«Русский вкус»
«Русский вкус»
Иначе аргументация разворачивалась в тех случаях, когда в основу рассуждений о «русскости» клались идеи немецкого романтизма. Тогда речь шла о «нации» как этнокультурной общности. В отличие от нейтрального понятия «народ», используемого в социальном или локальном смысле, народ-нация служил аксиологическим знаком, требующим личного отношения. В связи с этим надо было и показать характерные для него костюм и тело, и наделить их такими значениями, чтобы ими можно было гордиться и идентифицировать себя с ними.
Но даже выбор «типичного» для «русского народа» костюма был непростым делом. С одной стороны, поскольку всю служилую Россию затронули указы Петра I о ношении иноземного платья и форменной одежды[364], с течением времени именно сельский костюм стал восприниматься как «русский» и одновременно «народный». С другой стороны, при явном наличии общих черт в крестьянской среде не сложилось единого этнического костюма. Специалисты по этнографии народов России утверждают: «Обширность территории расселения, замкнутость отдельных мест, различное природное окружение и сырье, характер обычаев и условий существования были причиной возникновения многообразнейших вариантов одежды»[365]. Особенно различался женский костюм. Этнографы выделяют четыре основных комплекта женской одежды русских крестьянок: рубаха с поневой и головным убором-сорокой; рубаха с сарафаном и кокошником; рубаха с юбкой-андароком и рубаха с платьем-кубельком. Этим обстоятельством объясняется то, что женские персонажи в этнографических сериях XVIII в. так сильно отличались друг от друга. Почти по всей сельской России дети независимо от пола до 14 лет носили простую длинную рубаху. Такими они предстают и на рисунках.

┄┄┄┄┄┄┄┄┄┄

_ЗАДАНИЯ_:
1. Продублируйте дословно часть текста о русском народном костюме, начиная со слов «Иначе аргументация разворачивалась» и заканчивая словами «себя с ними.».
2. Допишите следующую часть текста о русском народном костюме, начиная сразу после его последнего предложения.
Данные здесь никакой роли не играют.

_ФРАГМЕНТЫ ДАННЫХ_:
┄┄┄┄┄┄┄┄┄┄

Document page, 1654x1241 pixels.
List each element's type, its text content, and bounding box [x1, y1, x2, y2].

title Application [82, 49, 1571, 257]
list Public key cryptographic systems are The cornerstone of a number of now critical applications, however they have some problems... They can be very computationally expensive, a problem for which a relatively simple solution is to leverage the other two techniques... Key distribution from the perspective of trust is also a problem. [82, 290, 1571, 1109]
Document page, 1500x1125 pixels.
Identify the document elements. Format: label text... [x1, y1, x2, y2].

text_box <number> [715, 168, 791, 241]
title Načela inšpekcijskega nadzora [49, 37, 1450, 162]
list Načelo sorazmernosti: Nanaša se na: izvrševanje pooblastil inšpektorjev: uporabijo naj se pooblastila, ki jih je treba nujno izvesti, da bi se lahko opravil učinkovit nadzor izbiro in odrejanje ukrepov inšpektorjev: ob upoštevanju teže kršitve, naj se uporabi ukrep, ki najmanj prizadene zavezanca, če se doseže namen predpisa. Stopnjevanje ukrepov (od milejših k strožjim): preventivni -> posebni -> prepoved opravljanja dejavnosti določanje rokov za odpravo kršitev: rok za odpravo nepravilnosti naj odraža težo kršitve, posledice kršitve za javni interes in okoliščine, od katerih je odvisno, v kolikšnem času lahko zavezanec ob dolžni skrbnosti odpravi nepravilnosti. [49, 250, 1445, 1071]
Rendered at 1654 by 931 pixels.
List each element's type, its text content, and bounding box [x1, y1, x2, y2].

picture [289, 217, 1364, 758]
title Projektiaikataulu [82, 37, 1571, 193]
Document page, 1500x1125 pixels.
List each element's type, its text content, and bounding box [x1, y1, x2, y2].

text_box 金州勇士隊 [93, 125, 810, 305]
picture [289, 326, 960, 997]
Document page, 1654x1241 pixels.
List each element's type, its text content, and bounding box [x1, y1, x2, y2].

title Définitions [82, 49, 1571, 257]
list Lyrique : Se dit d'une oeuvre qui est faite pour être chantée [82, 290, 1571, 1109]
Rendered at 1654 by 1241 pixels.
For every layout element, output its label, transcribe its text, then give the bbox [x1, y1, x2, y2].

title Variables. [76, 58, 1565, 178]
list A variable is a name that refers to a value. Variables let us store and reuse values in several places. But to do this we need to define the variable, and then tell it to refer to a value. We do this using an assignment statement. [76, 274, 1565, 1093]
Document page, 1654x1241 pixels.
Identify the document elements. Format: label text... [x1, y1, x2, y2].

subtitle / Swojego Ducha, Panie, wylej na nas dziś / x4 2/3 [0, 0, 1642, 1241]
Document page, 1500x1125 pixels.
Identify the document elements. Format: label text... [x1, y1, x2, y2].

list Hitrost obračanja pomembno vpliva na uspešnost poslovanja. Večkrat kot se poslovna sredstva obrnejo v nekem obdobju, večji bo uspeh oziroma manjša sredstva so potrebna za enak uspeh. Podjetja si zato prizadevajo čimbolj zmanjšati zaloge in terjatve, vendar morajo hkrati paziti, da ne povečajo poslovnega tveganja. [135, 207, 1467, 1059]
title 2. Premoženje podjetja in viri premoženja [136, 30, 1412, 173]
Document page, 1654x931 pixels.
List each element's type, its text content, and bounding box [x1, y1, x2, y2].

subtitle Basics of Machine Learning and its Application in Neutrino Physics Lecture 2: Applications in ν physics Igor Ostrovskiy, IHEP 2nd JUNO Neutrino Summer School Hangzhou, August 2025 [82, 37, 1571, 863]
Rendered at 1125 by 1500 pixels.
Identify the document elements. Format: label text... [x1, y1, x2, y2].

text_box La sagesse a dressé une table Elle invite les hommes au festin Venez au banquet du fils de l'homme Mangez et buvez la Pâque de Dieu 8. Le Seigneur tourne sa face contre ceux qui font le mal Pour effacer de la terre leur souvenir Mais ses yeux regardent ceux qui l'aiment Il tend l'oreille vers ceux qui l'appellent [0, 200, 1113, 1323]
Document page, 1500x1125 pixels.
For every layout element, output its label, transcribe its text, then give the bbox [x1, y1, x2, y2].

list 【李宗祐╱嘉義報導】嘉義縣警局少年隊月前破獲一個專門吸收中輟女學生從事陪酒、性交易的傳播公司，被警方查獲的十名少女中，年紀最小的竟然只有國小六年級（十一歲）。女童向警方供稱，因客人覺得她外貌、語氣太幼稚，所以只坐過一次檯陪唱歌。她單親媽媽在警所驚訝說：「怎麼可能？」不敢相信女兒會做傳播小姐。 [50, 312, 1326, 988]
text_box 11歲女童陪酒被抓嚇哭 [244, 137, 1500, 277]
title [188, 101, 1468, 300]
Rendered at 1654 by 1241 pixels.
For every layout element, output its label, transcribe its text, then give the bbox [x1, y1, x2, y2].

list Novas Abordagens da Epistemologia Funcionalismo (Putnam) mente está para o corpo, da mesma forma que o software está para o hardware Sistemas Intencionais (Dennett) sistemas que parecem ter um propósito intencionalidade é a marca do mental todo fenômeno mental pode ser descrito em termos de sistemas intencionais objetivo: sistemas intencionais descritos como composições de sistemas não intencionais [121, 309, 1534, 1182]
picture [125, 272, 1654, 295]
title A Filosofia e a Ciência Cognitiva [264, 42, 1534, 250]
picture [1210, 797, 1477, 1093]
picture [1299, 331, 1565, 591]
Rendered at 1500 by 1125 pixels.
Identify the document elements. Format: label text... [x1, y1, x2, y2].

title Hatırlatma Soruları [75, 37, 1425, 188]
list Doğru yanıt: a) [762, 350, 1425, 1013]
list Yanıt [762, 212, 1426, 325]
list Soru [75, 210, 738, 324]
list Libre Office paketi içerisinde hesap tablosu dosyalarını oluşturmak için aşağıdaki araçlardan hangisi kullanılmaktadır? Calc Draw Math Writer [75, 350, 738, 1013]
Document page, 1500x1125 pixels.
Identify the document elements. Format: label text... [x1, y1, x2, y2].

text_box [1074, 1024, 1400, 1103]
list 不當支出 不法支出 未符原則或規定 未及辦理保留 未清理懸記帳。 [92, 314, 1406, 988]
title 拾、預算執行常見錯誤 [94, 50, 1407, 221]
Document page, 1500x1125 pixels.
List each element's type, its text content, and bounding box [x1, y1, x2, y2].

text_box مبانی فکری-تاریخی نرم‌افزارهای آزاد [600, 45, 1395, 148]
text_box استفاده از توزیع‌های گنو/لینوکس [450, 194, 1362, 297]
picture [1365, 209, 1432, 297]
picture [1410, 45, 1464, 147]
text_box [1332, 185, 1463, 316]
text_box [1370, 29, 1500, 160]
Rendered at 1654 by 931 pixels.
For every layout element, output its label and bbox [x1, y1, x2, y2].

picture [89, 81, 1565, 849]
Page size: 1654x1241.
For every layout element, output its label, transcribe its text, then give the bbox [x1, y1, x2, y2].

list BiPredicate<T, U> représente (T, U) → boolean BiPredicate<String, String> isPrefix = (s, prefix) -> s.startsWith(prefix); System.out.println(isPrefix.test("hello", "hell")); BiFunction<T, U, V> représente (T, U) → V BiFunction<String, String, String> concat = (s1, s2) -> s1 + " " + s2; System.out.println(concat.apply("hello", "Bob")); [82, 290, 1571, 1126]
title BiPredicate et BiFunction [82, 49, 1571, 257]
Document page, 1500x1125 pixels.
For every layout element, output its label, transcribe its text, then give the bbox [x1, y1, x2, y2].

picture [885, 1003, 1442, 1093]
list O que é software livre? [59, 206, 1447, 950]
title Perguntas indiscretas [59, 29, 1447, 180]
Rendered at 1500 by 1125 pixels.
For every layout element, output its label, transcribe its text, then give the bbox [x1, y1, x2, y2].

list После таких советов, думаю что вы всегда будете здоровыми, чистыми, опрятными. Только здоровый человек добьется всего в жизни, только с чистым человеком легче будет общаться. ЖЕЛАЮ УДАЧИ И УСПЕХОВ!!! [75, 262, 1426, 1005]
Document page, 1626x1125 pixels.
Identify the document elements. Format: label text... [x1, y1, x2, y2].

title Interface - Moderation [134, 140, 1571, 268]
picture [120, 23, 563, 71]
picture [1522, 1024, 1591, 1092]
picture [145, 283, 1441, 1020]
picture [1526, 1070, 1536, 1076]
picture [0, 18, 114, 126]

┄┄┄┄┄┄┄┄┄┄

_ОТВЕТЫ К ЗАДАНИЯМ_:
1.
Иначе аргументация разворачивалась в тех случаях, когда в основу рассуждений о «русскости» клались идеи немецкого романтизма. Тогда речь шла о «нации» как этнокультурной общности. В отличие от нейтрального понятия «народ», используемого в социальном или локальном смысле, народ-нация служил аксиологическим знаком, требующим личного отношения. В связи с этим надо было и показать характерные для него костюм и тело, и наделить их такими значениями, чтобы ими можно было гордиться и идентифицировать себя с ними.

2.
Одежда крестьян-мужчин была более однообразной, нежели у женщин: рубаха (общеславянский элемент), порты и пояс. Порты шили, как правило, из полосатой ткани или набойки, из белой домотканины. Все эти вещи в XVIII и первой четверти XIX в. были ручного изготовления и домашней окраски. Поэтому ткань была, как правило, грубого плетения, а ее цвет был блеклым. В летнее время крестьяне почти повсеместно носили лапти поверх онучей – обвязанных вокруг ноги полос грубой ткани, которая крепилась специальными веревками – оборами. И цвет обор, и модель лаптей, и характер их плетения отличали руку мастеров из различных губерний империи.
Что касается национального тела, то здесь «любящие все русское» публицисты исхода XVIII в. столкнулись с еще большими трудностями выбора и отсутствием соглашений. Выделяя человеческие расы, Линней и Буало заверяли, что европеец растет в длину, а азиат – в ширину. Да и возрожденная античность демонстрировала зрителям высокие тела. Имея это в виду, Екатерина II заявляла: «Было время, в котором приказано было все заимствовать у датчан, потом у голландцов, потом у шведов, потом у немцов, но узкие кафтаны таковых тел малых не были впору колоссу нашему (русскому народу. – Е. В.) и долженствовали исчезнуть, что и сбылось»[366]. На рубеже веков отечественные элиты предпочитали видеть в дородности и рослости главный внешний признак «русской нации».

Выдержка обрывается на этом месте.